Par acte d'huissier en date du 10 janvier 2006, il a fait assigner Monsieur le Procureur de la République près le Tribunal de Grande Instance de LYON ainsi que l'Etat Français afin de voir dire qu'il est français par filiation.
Par jugement en date du 7 mai 2008, le Tribunal de Grande Instance de LYON a rejeté sa demande et constaté son extranéité.
Monsieur Omar X... a fait appel de ce jugement le 12 juin 2008.
Par conclusions no 4 déposées le 10 juin 2010 auxquelles il est expressément fait référence pour l'exposé des moyens et prétentions, il demande à la Cour de :
- dire qu'il est de nationalité française comme étant né de parents français, en application de l'article 32-1 du Code Civil,
- dire qu'il a bénéficié d'une possession d'état constante de français,
- condamner le Trésor Public à lui payer la somme de 1. 500 euros sur le fondement de l'article 700 du Code de Procédure Civile et 37 de la loi du 10 juillet 1991,
- condamner le Trésor Public aux entiers dépens.

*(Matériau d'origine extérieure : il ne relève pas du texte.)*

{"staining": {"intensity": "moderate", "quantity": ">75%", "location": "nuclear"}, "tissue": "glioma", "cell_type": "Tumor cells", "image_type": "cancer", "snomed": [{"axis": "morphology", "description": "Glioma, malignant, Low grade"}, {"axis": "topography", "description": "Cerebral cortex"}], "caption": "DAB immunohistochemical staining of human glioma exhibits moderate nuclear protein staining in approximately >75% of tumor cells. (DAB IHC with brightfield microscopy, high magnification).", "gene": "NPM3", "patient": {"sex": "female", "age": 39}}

Par conclusions déposées le 11 octobre 2010 auxquelles il est expressément renvoyé pour un exposé complet des moyens et prétentions, Monsieur le Procureur Général prie la Cour de :
- constater que le récépissé prévue par l'article 1043 du Code de Procédure Civile a été délivré le 6 février 2009,
- confirmer le jugement de première instance,
- constater l'extranéité de Monsieur Omar X...
- ordonner la mention prévue par l'article 28 du Code Civil.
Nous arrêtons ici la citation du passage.